La nature de la démocratie petite-bourgeoise consiste précisément en ce qu'elle oscille entre le communisme et le fascisme. Au cours de la révolution, ces oscillations sont particulièrement accentuées. Considérer les socialistes espagnols comme une espèce de fascistes signifie renoncer à utiliser leurs inévitables oscillations vers la gauche; cela signifie se couper à soi-même la voie vers les ouvriers socialistes et syndicalistes.

Pour conclure, je dois souligner que l'impitoyable critique de l'anarcho-syndicalisme espagnol constitue aujourd'hui une tâche très importante qu'il ne faut pas négliger une minute. L'anarcho-syndicalisme dans ses sommets constitue la forme masquée la plus perfide et la plus dangereuse de la conciliation avec la bourgeoisie. Parmi les ouvriers qui constituent la base de l'anarcho-syndicalisme se trouvent d'immenses forces potentielles de la révolution. La tâche fondamentale des communistes est à leur égard la même qu'à l'égard des socialistes : opposer la base au sommet. Cependant, le travail doit être adapté avec soin à l'esprit spécifique de l'organisation syndicale et au caractère spécifique de sa couverture anarchiste. J'en parlerai dans une autre lettre.

J'insiste encore une fois : il faut rassembler les articles, les résolutions, les plates-formes, etc., des organisations révolutionnaires et des groupes d'Espagne, les traduire en français et les envoyer à toutes les sections pour qu'elles soient traduites dans d'autres langues.

Chaleureux saluts révolutionnaires.


Notes

[1] Lettre au Secrétariat International de l'Opposition de Gauche.

[2] Trotsky souligne ici la nécessité, déjà mise en relief au Lenine, dans l'I.C., de trouver des mots d'ordre "de transition", susceptibles de mobiliser les masses.

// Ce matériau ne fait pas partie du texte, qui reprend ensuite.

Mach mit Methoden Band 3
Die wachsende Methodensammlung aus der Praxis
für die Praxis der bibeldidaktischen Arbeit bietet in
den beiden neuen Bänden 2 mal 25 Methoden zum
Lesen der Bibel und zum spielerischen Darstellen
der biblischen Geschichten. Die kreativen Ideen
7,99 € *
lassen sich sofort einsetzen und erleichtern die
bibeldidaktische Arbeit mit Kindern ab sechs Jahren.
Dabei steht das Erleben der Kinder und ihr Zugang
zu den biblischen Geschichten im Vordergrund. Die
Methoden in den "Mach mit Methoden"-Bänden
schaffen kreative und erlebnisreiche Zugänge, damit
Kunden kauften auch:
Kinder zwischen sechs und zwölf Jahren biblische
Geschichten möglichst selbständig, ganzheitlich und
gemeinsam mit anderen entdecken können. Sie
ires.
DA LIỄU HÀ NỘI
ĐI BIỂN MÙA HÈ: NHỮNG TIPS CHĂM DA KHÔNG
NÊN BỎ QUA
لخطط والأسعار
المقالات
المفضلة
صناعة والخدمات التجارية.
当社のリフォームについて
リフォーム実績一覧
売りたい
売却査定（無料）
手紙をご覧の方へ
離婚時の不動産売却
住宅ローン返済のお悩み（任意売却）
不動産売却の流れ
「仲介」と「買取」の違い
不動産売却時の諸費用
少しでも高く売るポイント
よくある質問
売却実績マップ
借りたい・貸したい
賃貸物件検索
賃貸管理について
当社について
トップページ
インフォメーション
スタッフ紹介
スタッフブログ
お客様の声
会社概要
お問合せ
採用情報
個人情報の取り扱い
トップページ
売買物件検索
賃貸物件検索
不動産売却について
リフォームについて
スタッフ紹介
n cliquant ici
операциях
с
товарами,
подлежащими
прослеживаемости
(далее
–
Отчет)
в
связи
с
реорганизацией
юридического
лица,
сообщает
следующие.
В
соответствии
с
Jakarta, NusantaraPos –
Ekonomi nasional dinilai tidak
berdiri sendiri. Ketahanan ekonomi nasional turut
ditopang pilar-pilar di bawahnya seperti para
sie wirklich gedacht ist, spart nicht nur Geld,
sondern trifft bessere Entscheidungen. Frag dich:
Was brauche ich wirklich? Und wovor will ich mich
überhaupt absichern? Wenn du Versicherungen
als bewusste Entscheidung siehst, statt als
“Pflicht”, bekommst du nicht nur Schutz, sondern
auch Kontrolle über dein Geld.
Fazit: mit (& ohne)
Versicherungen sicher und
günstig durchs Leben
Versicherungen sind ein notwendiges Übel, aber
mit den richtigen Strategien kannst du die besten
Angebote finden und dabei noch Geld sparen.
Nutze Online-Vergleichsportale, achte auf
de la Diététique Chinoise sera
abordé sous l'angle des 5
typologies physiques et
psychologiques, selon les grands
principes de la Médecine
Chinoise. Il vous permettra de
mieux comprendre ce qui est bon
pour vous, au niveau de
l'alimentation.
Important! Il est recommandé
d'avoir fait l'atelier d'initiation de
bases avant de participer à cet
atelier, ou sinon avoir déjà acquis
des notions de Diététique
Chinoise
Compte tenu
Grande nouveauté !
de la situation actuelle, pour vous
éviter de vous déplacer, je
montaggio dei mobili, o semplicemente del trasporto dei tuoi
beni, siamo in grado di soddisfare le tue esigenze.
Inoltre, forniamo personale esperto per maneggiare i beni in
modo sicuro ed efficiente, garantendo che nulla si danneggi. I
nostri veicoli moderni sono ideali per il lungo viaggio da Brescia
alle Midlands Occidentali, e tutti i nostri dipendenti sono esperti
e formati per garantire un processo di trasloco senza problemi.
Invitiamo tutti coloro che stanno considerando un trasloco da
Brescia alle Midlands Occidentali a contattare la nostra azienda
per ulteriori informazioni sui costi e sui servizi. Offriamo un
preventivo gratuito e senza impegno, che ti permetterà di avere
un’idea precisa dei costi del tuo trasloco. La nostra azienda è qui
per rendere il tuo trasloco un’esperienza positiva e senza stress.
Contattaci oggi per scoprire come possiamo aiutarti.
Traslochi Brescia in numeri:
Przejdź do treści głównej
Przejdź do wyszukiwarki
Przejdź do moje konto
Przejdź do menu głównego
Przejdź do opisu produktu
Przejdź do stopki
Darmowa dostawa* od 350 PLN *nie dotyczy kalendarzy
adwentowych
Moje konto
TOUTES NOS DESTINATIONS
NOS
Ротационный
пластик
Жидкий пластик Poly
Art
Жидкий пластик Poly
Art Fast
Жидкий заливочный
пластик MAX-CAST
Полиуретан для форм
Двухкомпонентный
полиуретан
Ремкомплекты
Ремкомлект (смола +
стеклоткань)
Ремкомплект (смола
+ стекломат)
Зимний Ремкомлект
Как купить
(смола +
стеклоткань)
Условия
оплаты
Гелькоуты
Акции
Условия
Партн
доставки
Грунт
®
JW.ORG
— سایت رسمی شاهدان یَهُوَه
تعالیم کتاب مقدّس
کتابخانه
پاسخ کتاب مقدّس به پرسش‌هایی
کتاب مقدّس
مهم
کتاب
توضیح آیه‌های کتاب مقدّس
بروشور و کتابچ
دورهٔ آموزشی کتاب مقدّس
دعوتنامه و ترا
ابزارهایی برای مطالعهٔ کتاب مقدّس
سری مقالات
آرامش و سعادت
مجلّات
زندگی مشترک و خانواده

[3] Trotsky développe ici l'argumentation déjà proposée à partir de 1922 par l'Internationale communiste pour le mot d'ordre de "gouvernement ouvrier". La même démarche le conduit en France à proposer de mettre en avant le mot d'ordre de "gouvernement "Blum-Cachin".

[4] Trotsky a toujours considéré la tactique prise par les bolcheviks lors de la tentative de coup de Kornilov comme exemplaire. Elle préfigurait d'ailleurs la tactique de "Front Unique Ouvrier" élaborée à partir du III° Congrès de l'I.C.